Bu çerçevede karşımıza “Anayasa’da tek tek sayılan ve doğrudan yürütme fonksiyonuna ilişkin dört konuda düzenleme yapma yetkisi yalnızca Cumhurbaşkanı’na mı bırakılmıştır?” sorusu çıkıyor. Anayasa hukuku öğretisinde, bu başlıklarda, Cumhurbaşkanının mahfuz yetki alanını kabul edenler olduğu gibi kabul etmeyen de çok sayıda görüş mevcut. Konuyu vuzuha kavuşturması beklenen Anayasa Mahkemesi ise henüz net bir içtihat ortaya koymadı. 2018 ve 2023 seçimleri neticesinde yasama ve yürütme organları aynı siyasi çoğunluk tarafından kazanıldığı için bu belirsizlik, hükümet sisteminin işleyişinde bir sorun oluşturmuyor. Ancak gelecekte olası bir bölünmüş hükümet (divided government) senaryosunda, Cumhurbaşkanı ve yasama organı arasında bir yetki krizi yaşanabilir. Şayet Anayasa Mahkemesi de Cumhurbaşkanının mahfuz yetki alanı bulunmadığına hükmederse, yürütme icra yetkisine ilişkin çok temel konularda dahi yasama çoğunluğunun takdirine muhtaç konuma gelecektir.
Böyle bir ihtimalde Cumhurbaşkanı seçimlerde halka taahhüt ettiği hükümet programını uygulamakta zorluk çekebilir. Örneğin icraatları için uygun gördüğü teşkilat yapısını ya da birlikte çalışmak istediği yöneticilerin niteliklerini belirleyecek düzenlemeleri hayata geçiremeyebilir. Bu durum ise giderek bir hükümet krizine yol açabilir. Dolayısıyla yeni anayasada, mahfuz yetki alanı belirsizliğine son verecek bir formül geliştirilmelidir.

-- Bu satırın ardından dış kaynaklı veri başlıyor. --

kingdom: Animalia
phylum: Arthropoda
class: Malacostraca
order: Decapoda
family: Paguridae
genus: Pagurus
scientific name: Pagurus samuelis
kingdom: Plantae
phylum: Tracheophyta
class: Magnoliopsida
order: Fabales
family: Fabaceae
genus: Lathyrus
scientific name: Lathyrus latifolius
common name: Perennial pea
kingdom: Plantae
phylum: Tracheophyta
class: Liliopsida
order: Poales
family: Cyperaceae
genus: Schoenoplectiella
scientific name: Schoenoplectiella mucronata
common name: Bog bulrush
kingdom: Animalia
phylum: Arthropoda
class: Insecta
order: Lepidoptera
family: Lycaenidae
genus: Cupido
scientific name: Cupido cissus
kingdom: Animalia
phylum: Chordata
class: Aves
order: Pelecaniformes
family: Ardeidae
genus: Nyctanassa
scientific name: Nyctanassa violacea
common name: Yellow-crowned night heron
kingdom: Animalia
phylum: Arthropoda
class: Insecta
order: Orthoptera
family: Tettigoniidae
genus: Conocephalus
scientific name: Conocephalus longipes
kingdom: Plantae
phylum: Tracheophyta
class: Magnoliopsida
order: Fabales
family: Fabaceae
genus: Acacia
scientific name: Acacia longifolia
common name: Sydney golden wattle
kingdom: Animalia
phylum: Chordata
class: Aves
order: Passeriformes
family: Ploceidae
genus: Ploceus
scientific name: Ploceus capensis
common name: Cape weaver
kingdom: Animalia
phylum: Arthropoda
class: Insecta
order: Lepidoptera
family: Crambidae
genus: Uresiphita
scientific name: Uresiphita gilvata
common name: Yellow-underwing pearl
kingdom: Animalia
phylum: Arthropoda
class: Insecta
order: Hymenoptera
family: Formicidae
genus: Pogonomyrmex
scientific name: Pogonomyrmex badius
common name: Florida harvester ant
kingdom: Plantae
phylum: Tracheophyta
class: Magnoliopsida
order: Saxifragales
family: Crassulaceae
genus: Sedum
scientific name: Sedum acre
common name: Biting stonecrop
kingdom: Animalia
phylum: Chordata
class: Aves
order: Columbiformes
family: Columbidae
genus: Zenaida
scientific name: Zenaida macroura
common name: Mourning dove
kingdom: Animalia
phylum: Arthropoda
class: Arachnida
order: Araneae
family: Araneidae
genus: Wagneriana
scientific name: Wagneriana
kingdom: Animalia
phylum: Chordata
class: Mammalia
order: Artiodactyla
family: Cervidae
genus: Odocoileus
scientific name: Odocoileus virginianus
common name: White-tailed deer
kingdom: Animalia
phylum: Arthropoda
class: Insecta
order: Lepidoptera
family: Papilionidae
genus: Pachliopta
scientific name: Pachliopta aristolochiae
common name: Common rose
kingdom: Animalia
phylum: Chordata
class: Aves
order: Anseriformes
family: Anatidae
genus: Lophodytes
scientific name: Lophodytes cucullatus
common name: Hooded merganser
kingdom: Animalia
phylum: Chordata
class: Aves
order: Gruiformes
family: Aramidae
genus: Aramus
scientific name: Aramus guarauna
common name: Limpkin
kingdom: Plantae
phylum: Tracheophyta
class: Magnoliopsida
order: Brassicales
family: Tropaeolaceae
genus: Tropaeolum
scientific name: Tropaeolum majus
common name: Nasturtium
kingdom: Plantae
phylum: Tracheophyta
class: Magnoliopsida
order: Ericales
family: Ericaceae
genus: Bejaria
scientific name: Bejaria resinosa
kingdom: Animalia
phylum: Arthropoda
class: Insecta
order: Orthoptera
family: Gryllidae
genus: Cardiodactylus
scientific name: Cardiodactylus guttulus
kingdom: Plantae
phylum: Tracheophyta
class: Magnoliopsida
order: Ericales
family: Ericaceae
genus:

Yasamaya ilişkin diğer muhtemel düzenleme başlıkları ise referandum dışındaki çeşitli yarı doğrudan demokrasi araçlarına anayasada yer verilmesidir. Örneğin belirli bir sayıda imzaya ulaşılması halinde halkın Meclise kanun teklifi sunabilmesi (halk teşebbüsü) veyahut bir kanunu yürürlükten kaldırabilmesi (halk vetosu) ya da seçtiği milletvekilinin azlinin oylanacağı bir referandum düzenleyebilmesine (geri çağırma) imkanı tanıyan kurumlar Türk anayasal düzenine dahil edilebilir. Bu adımlar, milletvekilleriyle seçmenleri arasındaki ilişkiyi kuvvetlendirmek suretiyle yasama organına güç katacak, demokratik hesap verebilirliğin güçlenmesini sağlayacaktır. Böylece halkın sistemin işleyişine iki seçim arasında daha fazla müdahil olmasına olanak tanınır.
Tüm bunlar 28. Dönemde parlamentonun gündeminde olacak. 1982 Anayasa’sı yerini 2023 Anayasasına bırakacak mı, yeni bir anayasa için nasıl bir yöntem benimsenecek, mutabakat ne ölçüde ve kimler arasında sağlanacak, yasama, yürütme ve yargı organları yeni anayasada nasıl düzenlenecek? gibi çok sayıda soru da kendisine yanıt bulacak. Gerekli siyasi irade gösterilirse, görev süresinin henüz başında ve yüzde 94 gibi yüksek bir temsil kabiliyetine sahip olan TBMM’nin anayasa yapmasının önünde hiçbir engel yok.